I love yard work! Wow, do I ever love yard work! I love yard work so much, I did it all Sunday afternoon, and man did I have a good time! I wish I were doing it right now!

This just in: The power of positive thinking is a load of crap. Yard work sucks, no matter how much you try to convince yourself otherwise.

As originally planned, I wasn’t going to do much more than mow the front yard. As it turned out, though, I painted the walls of the bathroom in the morning, then had to wait for four hours to hit it with a second coat, and mowing the yard only took an hour and a half. I suppose I could have taken a nap but I was trying to make that positive thinking thing work, so I got a few tools and implements of destruction from the shed and went after a few things in the yard that I’ve let go a little too long.

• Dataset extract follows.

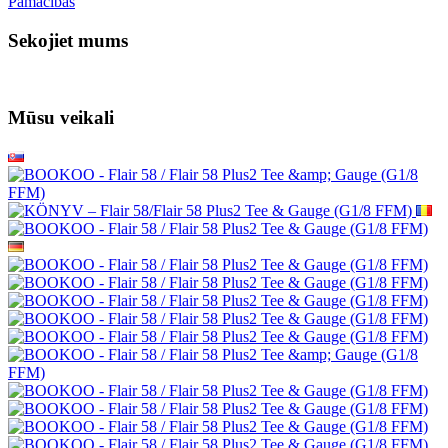
Pamācības
Sekojiet mums
Mūsu veikali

Like the weeds growing through the joints in the driveway. There was so much of that going on that the driveway looked more like a row of stepping stones, if you can imagine stepping stones that big. The joint across the middle of the driveway is almost an inch wide, wide enough to support its own ecosystem. I dug enough purslane out of that joint to make a salad that would have fed a family of four, and there were so many rolly-pollies it looked like one of those “what does one million look like?” school projects.

Digging all this up should have taken no more than fifteen minutes, twenty tops, but I made the mistake of using a weed eater that wasn’t sure it wanted to eat any weeds that day. It was much more interested in eating its own floss. An hour after I started, I was still trying to get the last clods of weeds out of the joint at the end of the drive. When the floss broke three times in less than five minutes, I threw the weed eater down in disgust, fetched an old toothy steak knife from the garage and sawed off the last of the weeds by hand.

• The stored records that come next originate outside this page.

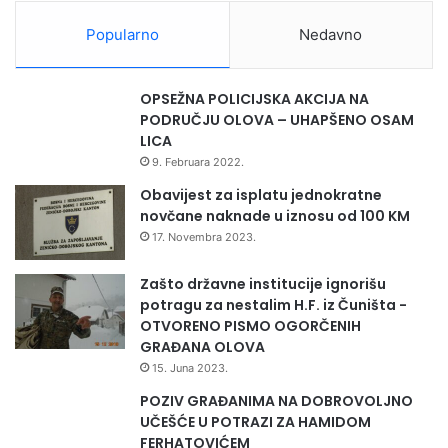
S
k
r
Popularno
Nedavno
o
e
r
b
i
r
OPSEŽNA POLICIJSKA AKCIJA NA
s
e
PODRUČJU OLOVA – UHAPŠENO OSAM
n
n
LICA
i
i
9. Februara 2022.
k
c
a
a
Obavijest za isplatu jednokratne
o
novčane naknade u iznosu od 100 KM
ž
17. Novembra 2023.
i
l
Zašto državne institucije ignorišu
j
potragu za nestalim H.F. iz Čuništa -
c
OTVORENO PISMO OGORČENIH
i
GRAĐANA OLOVA
”
15. Juna 2023.
POZIV GRAĐANIMA NA DOBROVOLJNO
UČEŠĆE U POTRAZI ZA HAMIDOM
FERHATOVIĆEM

Then I cleaned off the driveway with the garden hose. I tried to tell myself at first that this was the best way to do it, because the green leaves of all those dandelions and purslane were going to be impossible to sweep aside with a broom until they dried out and I didn’t want to leave the mess laying around that long. I didn’t try to tell myself that for too long, though, because I knew, deep down inside, that I was just a boy with a garden hose playing in the water, and I let it go at that. Driveway looks really nice now, and I had a little fun cleaning it up.

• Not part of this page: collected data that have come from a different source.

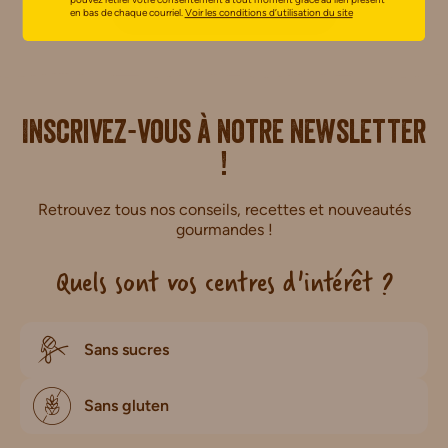
PARTAGER MA RECETTE
en bas de chaque courriel.
Voir les conditions d’utilisation du site
i.
Inscrivez-vous à notre newsletter
!
Retrouvez tous nos conseils, recettes et nouveautés
gourmandes !
Quels sont vos centres d'intérêt ?
Sans sucres
Sans gluten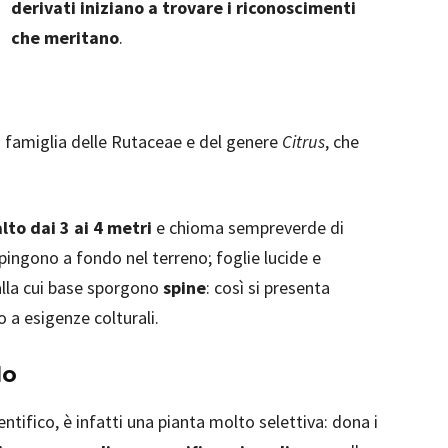
derivati iniziano a trovare i riconoscimenti
che meritano
.
 famiglia delle Rutaceae e del genere
Citrus
, che
alto dai 3 ai 4 metri
e chioma sempreverde di
spingono a fondo nel terreno; foglie lucide e
 alla cui base sporgono
spine
: così si presenta
o a esigenze colturali.
lo
entifico, è infatti una pianta molto selettiva: dona i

Finally, there was a row of bushes along the front of the house that were looking pretty sad on account of the hot weather. They were mostly tumbleweeds, really, and I knew from experience that they were the kind of bush that would grow back if I just hacked them off at the base and let them start over. I tried to get rid of a row of similar bushes in the back yard by mowing them to the ground with the lawnmower, but they kept popping back up and eventually I had to dig the root balls out with a pick and shovel. I didn’t do either to the row in front; instead, I gave it a crew cut with a pruning shears. That was the worst part of the afternoon. There was a murder of mosquitoes hiding out in those bushes.

When I was done with all that, I had enough time to surf the internet for some Mars porn and drink a couple glasses of water before I went back to painting the bathroom.